Trading children’s rights for money

According to the 32nd article of the UN Convention, all contracting states are obliged to protect children from economic exploitation. Why this regulation does not fit the life of many young people in Greece and how the government has ignored grievances for years.

Βy Jasper Purwins

Loud, energetic and opaque. An everyday chaos marked by social inequality. A city that has many parallels with the rest of Greece: Breathtaking beauty, incomparable liveliness, but just as rampant poverty. A survey by the Greek statistics authority ELSTAT from the year 2021, states that every third inhabitant in Greece is affected by poverty.  This circumstance also has an impact on the lives of children. According to the head of the local UNICEF site, Luciano Calestini, Greece is “(…) the most child-hostile country in the European Union.”

But how does that happen? The lack of social security systems and the resulting economic pressure cause many families to put their offspring to work at an early age. Child labor is prohibited under the Greek constitution. Accordingly, child labor means that someone becomes employed before the age of 15 (exceptions in family business). However, the practice and reality of life for many young people is quite different. Working instead of learning. Earning money instead of getting grades. This phenomenon has been known for a long time. Since the financial crisis plunged Greece into financial chaos, a direct increase in child labor has been evident in the southeastern European state. In 2013, for example, an estimated number of 100,000 children and young people were working illegally before the age of 15.

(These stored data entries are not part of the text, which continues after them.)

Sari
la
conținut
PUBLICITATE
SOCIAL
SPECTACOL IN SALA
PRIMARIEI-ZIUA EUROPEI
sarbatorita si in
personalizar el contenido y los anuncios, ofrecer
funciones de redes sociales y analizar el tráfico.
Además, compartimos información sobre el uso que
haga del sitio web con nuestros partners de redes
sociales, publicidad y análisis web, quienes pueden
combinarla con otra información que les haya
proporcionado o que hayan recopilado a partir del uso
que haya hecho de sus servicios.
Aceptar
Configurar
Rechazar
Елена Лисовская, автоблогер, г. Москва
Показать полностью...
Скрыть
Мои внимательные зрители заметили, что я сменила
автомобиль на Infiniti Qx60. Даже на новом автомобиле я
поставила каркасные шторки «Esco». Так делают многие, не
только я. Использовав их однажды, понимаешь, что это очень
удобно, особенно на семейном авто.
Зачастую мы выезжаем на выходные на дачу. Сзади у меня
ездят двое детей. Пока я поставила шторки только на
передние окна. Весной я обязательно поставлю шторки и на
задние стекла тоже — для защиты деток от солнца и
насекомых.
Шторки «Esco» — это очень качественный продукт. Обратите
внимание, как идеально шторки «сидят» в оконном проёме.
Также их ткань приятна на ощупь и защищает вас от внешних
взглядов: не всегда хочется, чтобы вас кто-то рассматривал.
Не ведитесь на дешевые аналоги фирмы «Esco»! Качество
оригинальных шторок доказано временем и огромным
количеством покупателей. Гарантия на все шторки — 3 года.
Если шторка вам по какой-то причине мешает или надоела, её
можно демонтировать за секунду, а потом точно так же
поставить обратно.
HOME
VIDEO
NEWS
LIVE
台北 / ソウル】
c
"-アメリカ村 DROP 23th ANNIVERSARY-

Today, there are still no official figures on how many children actually work illegally. What is certain, however, is that Greece will still have the highest national debt and the second highest unemployment rate in the EU in 2022.  Moreover, the Greek state’s social benefits remain meager. For example, after numerous austerity plans during the financial crisis, pensioners now receive only half of their old-age benefits. Today: 960 euros; 2012: 2000 euros. The Wages have also fallen and unemployment benefits have been cut. This is not about who is to blame for the poor state of the Greek economy and social system – it is much more about showing that financial hardship is still acute for many Greeks. As long as financial bottlenecks exist and parents earn too little money or receive too little support from the state, there will always be children who have to work. Working to buy food. Working to pay for schoolbooks or to alleviate the financial pressure of their parents.

A long-term solution to this is by no means the massive sanctioning of child labor by the Greek executive. The solution is much more the stable development of the economy and the creation of a comprehensive social system. After years of massive austerity and horrendous debt of the Greek state, this will not be easy.

But as soon as poverty threatens the existence of children and families, child labor will always remain a problem. And if children have to work in order to be able to eat, other articles of the UN – convention will remain only an ideal.

Because if children work, it violates the 32nd article. But it also means, for example, that they do not have access to education (Article 28) and even less access to rest, play, culture and arts (Article 31) or social/economic support (Article 26). So, there is a need for an economic and welfare state basis that protects children from work and not only UN agreements.

Article 32/CRC:  States Parties recognize the right of the child to be protected from economic exploitation and from performing any work that is likely to be hazardous or to interfere with the child’s education, or to be harmful to the child’s health or physical, mental, spiritual, moral or social development.